Amnesty-Bericht Weniger Hinrichtungen - Mehr Todesurteile
Berlin (dpa) - Amnesty International hat im vergangenen Jahr ein Drittel weniger Hinrichtungen als im Vorjahr, aber auch eine drastische Zunahme der Todesurteile erfasst. In ihrem Jahresbericht zählt die Menschenrechtsorganisation 1031 Exekutionen in 19 Ländern.
Die Zahl der Todesurteile stieg gleichzeitig um mehr als die Hälfte auf 3117 in 55 Ländern. Nicht erfasst wurden die Hinrichtungen in China, die Amnesty auf mehrere tausend schätzt - mehr als in allen anderen Ländern der Welt zusammen. Die chinesische Führung behandelt die Todesstrafe wie auch Nordkorea, Südsudan und Vietnam als Staatsgeheimnis.
87 Prozent der gezählten Exekutionen fanden im Iran (567), in Saudi-Arabien (154), im Irak (88) und in Pakistan (87) statt. Zum ersten Mal seit 2006 sind die USA nicht unter den fünf Staaten mit den meisten Hinrichtungen. Die Zahl der Exekutionen in den Vereinigten Staaten sank um 29 Prozent auf 20 und damit auf den niedrigsten Stand seit 1991.
Amnesty führt die Entwicklung auf Probleme bei der Beschaffung von Chemikalien für Hinrichtungen durch die Giftspritze zurück. „Die Behörden finden keinen Hersteller mehr, der ihnen das Gift liefert“, sagt Amnesty-Experte Alexander Bojcevic. In Arkansas sollen wegen der Knappheit der Todesmittel ab Ostermontag sieben Verurteilte innerhalb von elf Tagen hingerichtet werden. Die Haltbarkeit der verbleibenden Giftvorräte läuft am 1. Mai ab.
Allerdings ist auch die Zahl der Todesurteile in den USA drastisch gesunken. 2016 waren es nur noch 30 in 13 Bundesstaaten - so wenige wie seit 1977 nicht mehr. Mitte der 1990er Jahre waren es noch mehr als 300.
Der Anstieg bei den Todesurteilen weltweit ist auf einzelne afrikanische Länder zurückzuführen. In Nigeria verdreifachte sich die Zahl der Urteile, aber auch in Kamerun, Sambia und Somalia registrierte Amnesty einen Anstieg.

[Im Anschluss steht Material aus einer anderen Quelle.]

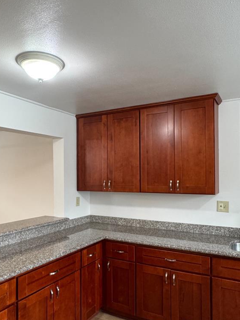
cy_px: 173
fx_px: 259
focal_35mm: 28
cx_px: 118
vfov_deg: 63.3
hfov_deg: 49.8
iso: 200
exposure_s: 1/60
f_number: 2.2
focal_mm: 2.22
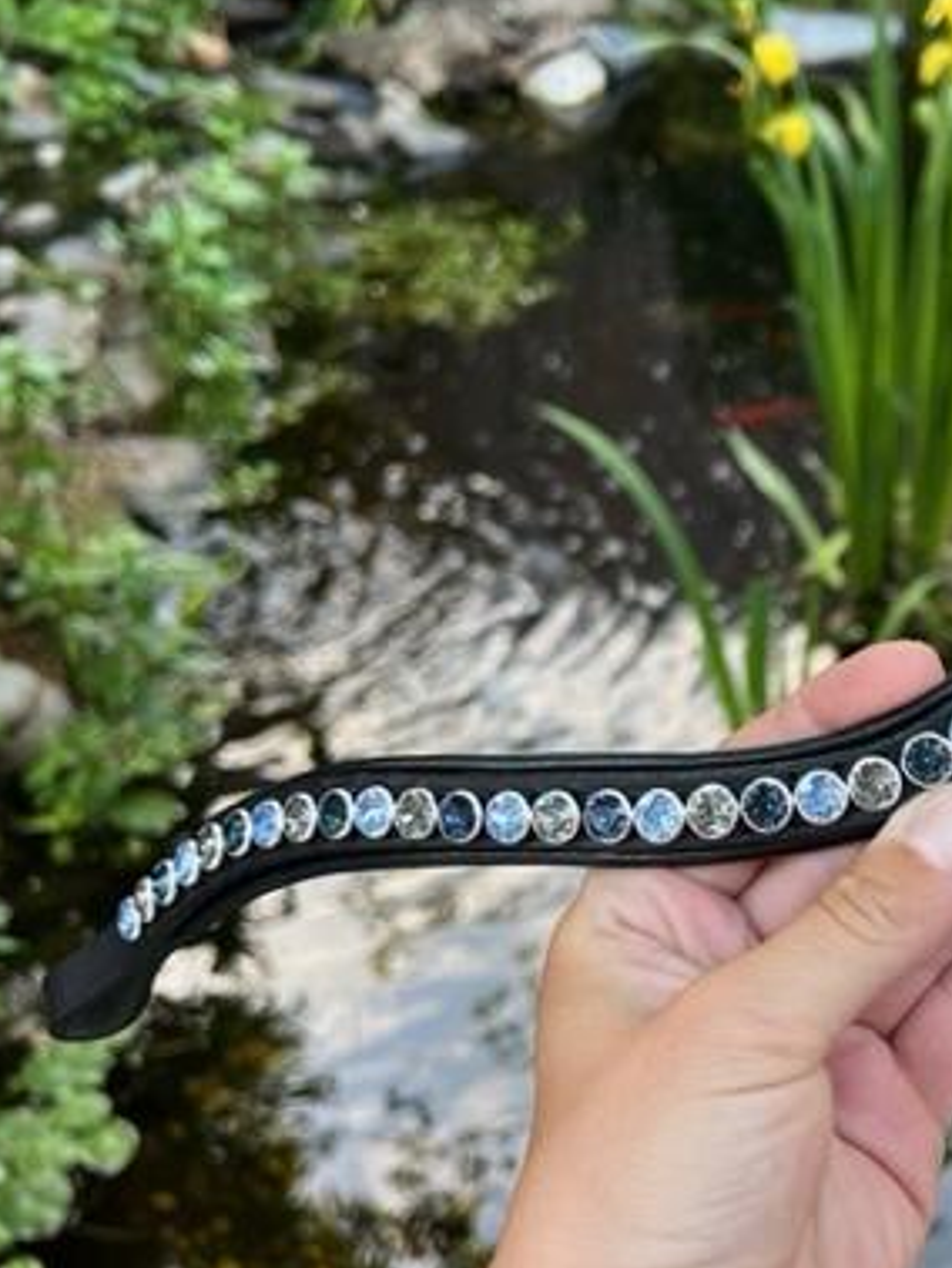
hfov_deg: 31.3
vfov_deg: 42.9
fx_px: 1612
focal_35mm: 44
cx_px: 872
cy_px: 654
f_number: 1.5
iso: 125
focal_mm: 5.7
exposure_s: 1/121
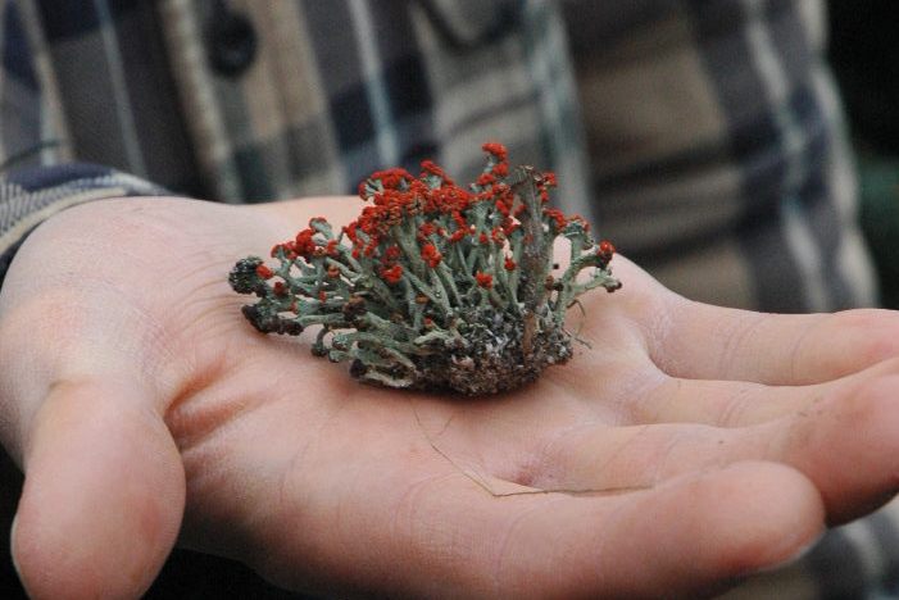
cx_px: 450
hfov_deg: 19.4
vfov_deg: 13.1
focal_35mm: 105
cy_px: 300
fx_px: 2623
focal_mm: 70
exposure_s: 1/200
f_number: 8
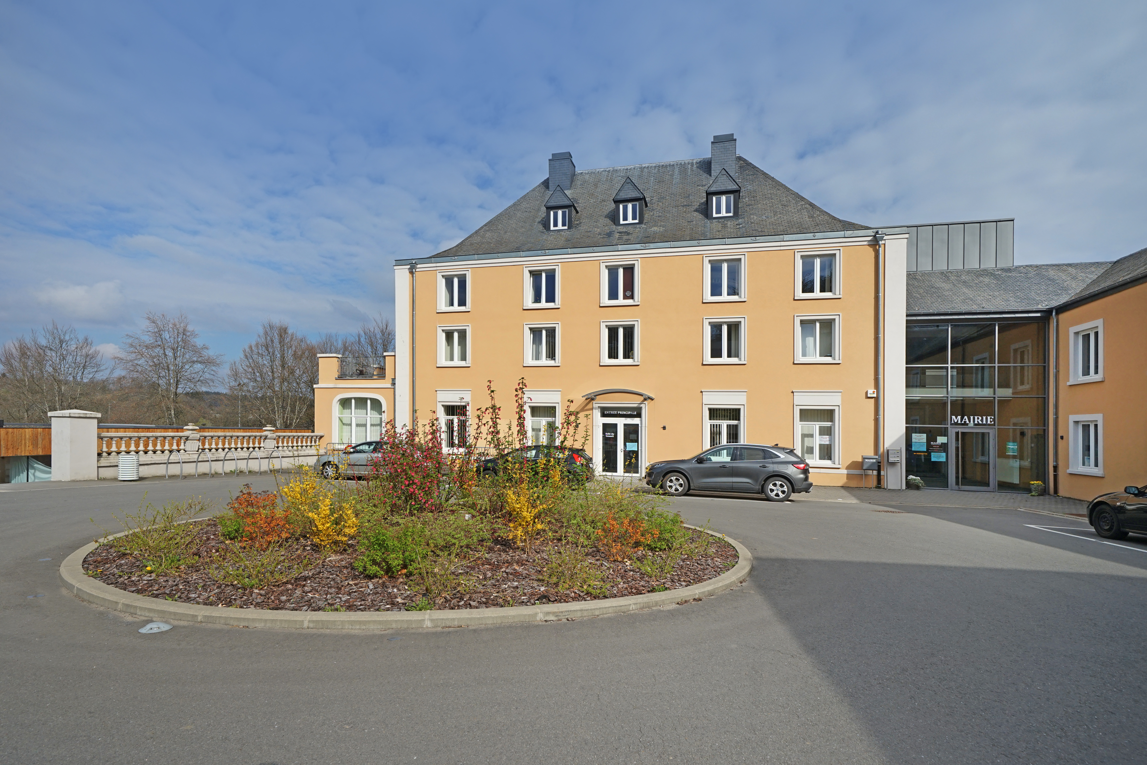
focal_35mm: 16
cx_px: 574
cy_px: 382
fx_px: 510
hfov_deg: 96.7
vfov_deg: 73.7
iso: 400
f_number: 10
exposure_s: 1/640
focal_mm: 16
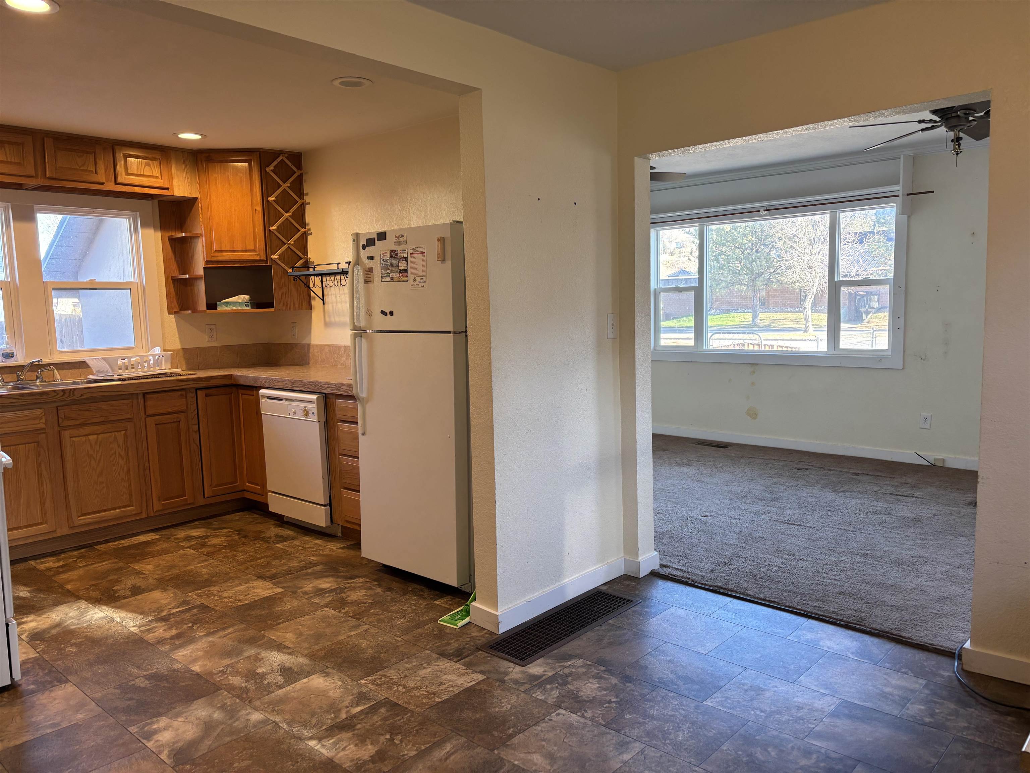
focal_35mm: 26
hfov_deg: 67.3
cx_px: 515
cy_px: 386
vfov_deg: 53.1
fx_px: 774
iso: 80
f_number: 1.6
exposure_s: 1/60
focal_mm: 5.96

Mit dem Südsee-Staat Nauru und dem afrikanischen Benin schafften 2016 zwei weitere Länder die Todesstrafe ab. Damit stieg die Zahl der Länder ohne Todesstrafe auf 141 - also mehr als zwei Drittel aller Länder. Die Philippinen und die Malediven unternahmen Schritte zur Wiedereinführung beziehungsweise Wiederanwendung der Todesstrafe.
Zu den Hinrichtungsmethoden zählen neben der Giftspritze (China, USA, Vietnam), das Enthaupten (Saudi-Arabien), Erhängen (u.a. Afghanistan, Ägypten, Iran, Japan, Singapur) und Erschießen (u.a. Weißrussland, China Saudi-Arabien, Taiwan).